* Prompt *
Print every line of the entries below verbatim, changing no character.

* Material for this task *
## begin
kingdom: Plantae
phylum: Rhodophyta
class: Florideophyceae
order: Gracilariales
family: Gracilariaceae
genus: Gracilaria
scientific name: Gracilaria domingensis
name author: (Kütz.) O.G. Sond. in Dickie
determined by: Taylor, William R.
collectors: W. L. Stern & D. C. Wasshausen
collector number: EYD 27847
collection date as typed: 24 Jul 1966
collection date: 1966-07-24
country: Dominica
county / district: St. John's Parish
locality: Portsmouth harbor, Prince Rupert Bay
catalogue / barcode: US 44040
## end
* Exercise result *
kingdom: Plantae
phylum: Rhodophyta
class: Florideophyceae
order: Gracilariales
family: Gracilariaceae
genus: Gracilaria
scientific name: Gracilaria domingensis
name author: (Kütz.) O.G. Sond. in Dickie
determined by: Taylor, William R.
collectors: W. L. Stern & D. C. Wasshausen
collector number: EYD 27847
collection date as typed: 24 Jul 1966
collection date: 1966-07-24
country: Dominica
county / district: St. John's Parish
locality: Portsmouth harbor, Prince Rupert Bay
catalogue / barcode: US 44040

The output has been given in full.